COMBS — Every year, schools take part in Read Across America, during the first week of March. The event coincides with Dr. Seuss’s birthday on March 2. There are several fun traditions associated with Read Across America. One such tradition involves students taking the Reader’s Oath, which is a poetic oath written by Debra Angstead of the National Education Association for teachers to use as part of their Read Across America activities. This year, the students of A.B. Combs Elementary invited a special guest to help make their Reader’s Oath official.
Perry County Circuit Judge Alison Wells visited the fourth and fifth graders of A.B. Combs to participate in the ceremony. Students gathered in the school’s library, raised their right hands and repeated the lines of the oath as Judge Wells, adorned in her judge’s robe, read them aloud.
“It was a lot of fun,” Judge Wells said, after the ceremony, “These are great kids.”
For the students at A.B. Combs, taking the Reader’s Oath is more than merely role play and Judge Wells serves more than simply a symbolic purpose in the ceremony. Educators and civic leaders want students to understand that education is about more than training for a future career. Education is empowerment, not only for individuals, but also for the communities they call home.
After taking the Reader’s Oath, the fifth graders of A.B. Combs have a job to do. They will be visiting other classrooms in the school and reading to the students. This entire Read Across America event is designed to bring the community together with a specific goal; the goal of inspiring children to embrace the power of reading. Perry County Schools Superintendent Jonathan Jett attended the Reader’s Oath ceremony at A.B. Combs to show appreciation for the school’s hard work and the involvement of Judge Wells.
“I think it is awesome that an elected official came out here today to show support for these children,” Jett said, “That really shows devotion to our community.”
This year, Read Across America is taking place Feb. 29 through March 4 nationwide. Teachers and faculty place a lot of work into making the experience enjoyable for the students. At A.B. Combs, the teachers decorate their classroom doors with themes that represent Dr. Seuss books. The homeroom with the best door wins a pizza or ice cream party. The kids are encouraged to wear fashions that are befitting of Dr. Seuss’s classic characters, such as a crazy hat for Cat in the Hat Day, crazy socks for Fox in Sox Day and all green for Green Eggs and Ham Day.
Marcia Ward is a fourth and fifth grade teacher at A.B. Combs Elementary. She was a nominee for teacher of the year statewide, which is no easy honor to obtain for a teacher in any school district.
“This year, more students are showing interest in reading,” said Ward, “If I teach kids anything, it is to love reading because if you know how to read, you never have to wait on anybody else to teach you something.”
Marcia Ward has plenty of encouragement from her principal. Jamie Fugate is the principal of A.B. Combs. Fugate and his faculty place great emphasis on creating an atmosphere that makes the experience of learning engaging for the students.
“I appreciate Mrs. Ward,” Fugate said, “I appreciate Mr. Jett for supporting these kids. Mr. Jett really appreciates education and is doing great work to strengthen the foundation students need for academic development. These kids are what it’s all about. They’re good kids. We’re proud of them.”

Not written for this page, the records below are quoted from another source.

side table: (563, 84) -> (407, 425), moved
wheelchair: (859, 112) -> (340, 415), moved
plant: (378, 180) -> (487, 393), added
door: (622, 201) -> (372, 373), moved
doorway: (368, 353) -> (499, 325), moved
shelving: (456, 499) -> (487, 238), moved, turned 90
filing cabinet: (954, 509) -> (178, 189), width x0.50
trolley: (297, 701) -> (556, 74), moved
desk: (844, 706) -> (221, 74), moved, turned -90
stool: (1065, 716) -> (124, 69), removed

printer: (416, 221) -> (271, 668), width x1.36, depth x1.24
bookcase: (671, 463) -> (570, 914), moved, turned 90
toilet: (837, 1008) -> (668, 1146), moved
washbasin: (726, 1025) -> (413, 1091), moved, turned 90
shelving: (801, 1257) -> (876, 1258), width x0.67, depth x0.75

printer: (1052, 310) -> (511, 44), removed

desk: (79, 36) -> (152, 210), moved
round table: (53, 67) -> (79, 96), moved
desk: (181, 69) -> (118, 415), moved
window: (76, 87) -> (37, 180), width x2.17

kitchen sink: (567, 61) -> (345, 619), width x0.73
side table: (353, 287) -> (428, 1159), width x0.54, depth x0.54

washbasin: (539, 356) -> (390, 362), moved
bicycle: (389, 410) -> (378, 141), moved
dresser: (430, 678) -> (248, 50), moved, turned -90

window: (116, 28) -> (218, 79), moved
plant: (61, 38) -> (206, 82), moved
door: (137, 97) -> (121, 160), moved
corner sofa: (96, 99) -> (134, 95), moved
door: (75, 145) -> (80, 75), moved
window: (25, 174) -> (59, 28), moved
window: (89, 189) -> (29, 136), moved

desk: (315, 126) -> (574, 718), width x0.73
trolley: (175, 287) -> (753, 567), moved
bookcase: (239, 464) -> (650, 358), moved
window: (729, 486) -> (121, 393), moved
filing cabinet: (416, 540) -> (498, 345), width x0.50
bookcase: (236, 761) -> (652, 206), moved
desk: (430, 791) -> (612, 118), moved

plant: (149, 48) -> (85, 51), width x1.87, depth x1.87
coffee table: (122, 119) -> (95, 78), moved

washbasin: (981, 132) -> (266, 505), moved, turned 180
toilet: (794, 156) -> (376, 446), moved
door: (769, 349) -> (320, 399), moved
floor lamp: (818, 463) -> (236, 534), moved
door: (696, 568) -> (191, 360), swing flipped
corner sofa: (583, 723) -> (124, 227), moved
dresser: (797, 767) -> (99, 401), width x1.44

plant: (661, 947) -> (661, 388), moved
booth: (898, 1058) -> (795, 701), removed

Ward and Fugate have plenty of backup in their mission. A.B. Combs is part of Save the Children’s Literacy Program. The goal of this program is to improve children’s ability to read for academic, personal and career purposes. To reach this goal, the program motivates children to read. The program also assists struggling readers, encourages positive reading behaviors and integrates families into learning processes. Janice Whitaker is the program coordinator for Save the Children’s Literacy Program at A.B. Combs.
“We do in school reading with the students,” said Whitaker, “and Save the Children invests a lot of money into buying books. There has been over 65 thousand dollars invested into buying books for this school.”
So what is happening this week at A.B. Combs? It is Read Across America week. Teachers have spent lots of hours planning. One of the world’s most renowned organizations, Save the Children, has helped make the effort stronger. A community leader came to the school to encourage the kids. The principal and the superintendent were present to show appreciation for all the hard work everyone has placed into the project. Parents have been given an opportunity to join the fun by coordinating fashions for their children to fit each day’s theme, which will hopefully compel families to discuss the works of Dr. Seuss throughout the week, an author whose timeless tales have now touched several different generations. And most importantly, the students are reading.
It is not only A.B. Combs. Schools throughout our region have organized Read Across America events that are impressive and inspiring. Dr. Seuss probably never imagined that his stories, which are known for being short, would help foster hopes, which are incredibly high.